Apr 15, 2013

Markers on Mugs - Does it Really Work?

I'm always seeing this idea on the internet for using Sharpie markers to personalize a mug.  Great idea, right?  It seems the consensus is that it's a great idea, but it doesn't actually work after the piece has gone through the dishwasher.

I decided to take what seemed like the most logical suggestions and put them together in a major test of various types of markers and their staying power.
My Supplies:
* I used plain rubbing alcohol to clean off a white dollar store plate.  I put a number and a star representing each marker.
Here we have:
1.  Black Sharpie (Original)
2.  Blue Sharpie (Original)
3.  Vitrea 160 Marker (Glossy Finish)
4.  Black Sharpie Laundry Marker
5.  Colored Fabric Marker
6.  Colored Fabric Marker
7.  Every Color From My Dollar Store "Permanent Markers"

* I waited for 24 hours to let it cure.  So far, so good.

* Next, I put the plate into a COLD oven, heated it to 425 degrees, set the timer for 30 minutes AFTER it reached 425. Then I turned the oven off, but left the plate in, to avoid cracks that could result from removing it hot.

When it came out, there had been some changes!
1. Black Sharpie looks okay but has lightened.
2. Blue Sharpie is no longer blue!
3. Vitrea holding up well.
4. Sharpie laundry marker still looks good.
5. Purple fabric marker smeared and lightened.
6. Orange fabric marker smeared and lightened.
7. Dollar store markers - The red is faded but alive, and the black still looks great.  The others all but disappeared.

Next I used a wet Q-tip to try to rub or scratch off the color. The results:

Finally, it was time for a trip through the dishwasher, followed by another round with the Q-tip.  Here's what happened:

The verdict?

I think it's pretty clear.  The Vitrea marker (#3) was the only one that passed all the tests.  This one is made specifically for glass and has another version made for porcelain.  Reviews I read indicated that the porcelain marker tends to clump and that people had good luck using the 160 on plates and mugs.  

According to the directions, this marker should be dishwasher safe WITHOUT putting it in the oven after a few days.

It's fun to find new uses for everyday items, but sometimes specialty items are made for a reason.  The Vitrea pens are NOT expensive, contrary to what I had read online.  You can get them for under $5 at Michael's, and they come in a wide range of colors, in both glossy and frosted finishes.  

And, no, this is not an ad for Vitrea.  I bought the marker with my money and got no compensation at all for this post.

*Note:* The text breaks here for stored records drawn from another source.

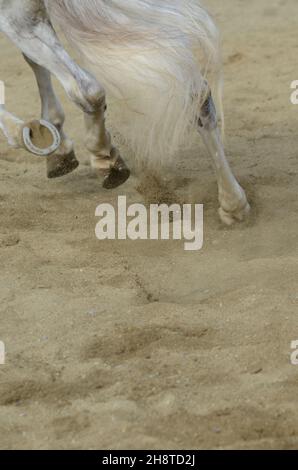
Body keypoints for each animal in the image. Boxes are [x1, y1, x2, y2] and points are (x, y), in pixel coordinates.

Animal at [0, 0, 249, 225]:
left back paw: (103, 158)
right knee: (197, 93)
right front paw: (55, 140)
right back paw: (233, 203)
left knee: (86, 89)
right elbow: (32, 62)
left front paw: (33, 135)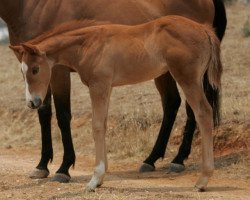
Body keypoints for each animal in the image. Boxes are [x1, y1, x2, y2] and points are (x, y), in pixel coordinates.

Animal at [0, 0, 227, 182]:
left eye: (35, 69)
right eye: (22, 71)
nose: (31, 102)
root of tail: (204, 29)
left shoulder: (75, 78)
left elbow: (76, 120)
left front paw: (69, 171)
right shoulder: (99, 87)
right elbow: (86, 121)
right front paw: (44, 166)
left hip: (187, 77)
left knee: (198, 110)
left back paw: (187, 166)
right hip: (170, 75)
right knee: (175, 104)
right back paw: (152, 160)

I just wanted to see what would work and what wouldn't.  

So now I know.  Then I decided to make something more useful than that ugly plate I experimented on.  
Dollar store mug, Vitrea marker.  Place white label stickers randomly on mug and trace around, then remove the stickers. Next I put little groups of dots randomly around the big dots.  Ta-da!  A fun mug that I KNOW can go in the dishwasher.


  1. I had been wondering the same thing, given all the Pinterest pins about these mugs. Thanks for doing the experiment. You've saved a lot of people a lot of wasted time, money and disappointment :)

  2. Thanks for your kind words! I felt like it was a worthwhile experiment. FYI, if you don't plan to use the item for food/drink, the black Sharpie method should work fine. It seems to be the dishwasher that kills so many of them.

  3. Thank you for this experiment! I've just spent about an hour trying to find information on what to use and now you've saved me more wasted time! I'll definitely go with your suggestion!

  4. Thanks for performing the experiment. Yes great idea in concept but needs to withstand the test of time and the dishwasher it seems. Thanks again.

  5. Wish I read this before my daughter and I made a plate using Sharpies. We were sad that the colors changed and I was researching that when I found your post. I had not even thought about the ramifications of the dishwasher!